Physician Groups Divided on GAO Self-Referral Report
Financial incentives for self-referring providers "were likely a major factor driving" an increase in referrals and millions of dollars in unnecessary Medicare costs, a Government Accounting Office report finds.
A Government Accounting Office report which finds that physician self-referrals for anatomic pathology services accounts for millions of dollars in unnecessary Medicare costs has some physician groups calling 'foul.' Others say the findings bolster an argument for legislative changes in federal law.
The GAO report, released two weeks ago, looks at the effects of physicians sending patients to facilities where a provider or family member has an economic interest. It focused on the use of anatomic pathology services between 2004 and 2010. The GAO conducted the study in response to questions about the role of self-referral in growing Medicare Part B expenditures, which include physician and other outpatient services.

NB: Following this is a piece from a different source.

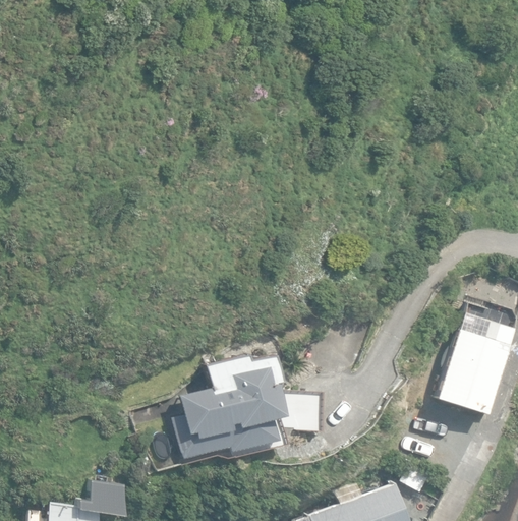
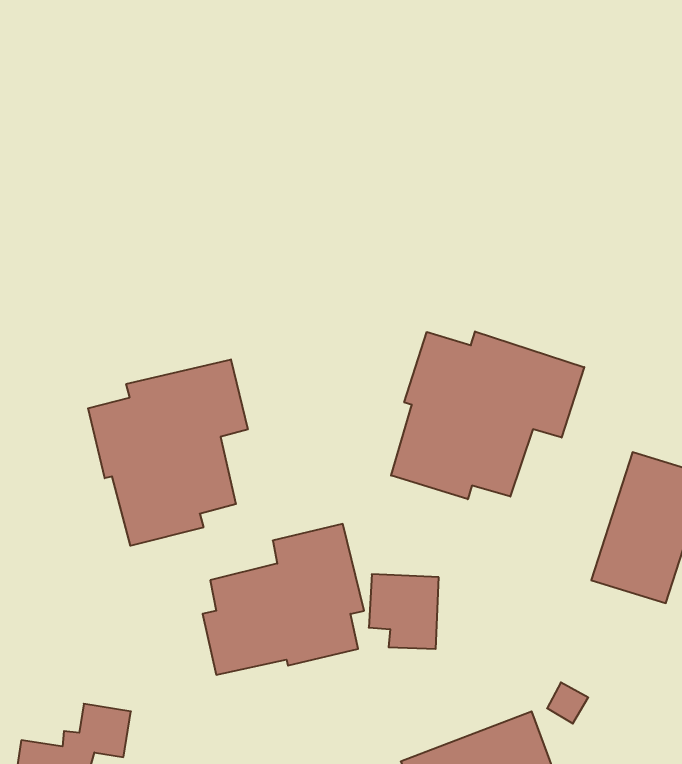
building: none -> [391,331,584,499]
building: none -> [88,359,248,546]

Although the federal Ethics in Patient Referrals Act (also known as the Stark law) generally prohibits self-referrals under Medicare, exceptions are permitted for certain in-office ancillary services (IOAS), including anatomic pathology services. The idea is to allow the services to be offered during an office visit as a patient convenience.
Among the GAO report findings for anatomic pathology services:
- The number of self-referred services more than doubled, from 1.1 million to 2.3 million, while non-self-referred services grew by about 38% from 5.6 million to 7.8 million.
- Three provider specialties: dermatology (58%), gastroenterology (15%), and urology (16%), accounted for 90% of referrals for self-referred anatomic pathology services in 2010.
- In 2010 alone the GAO found that unnecessary anatomic pathology services cost Medicare $69 million.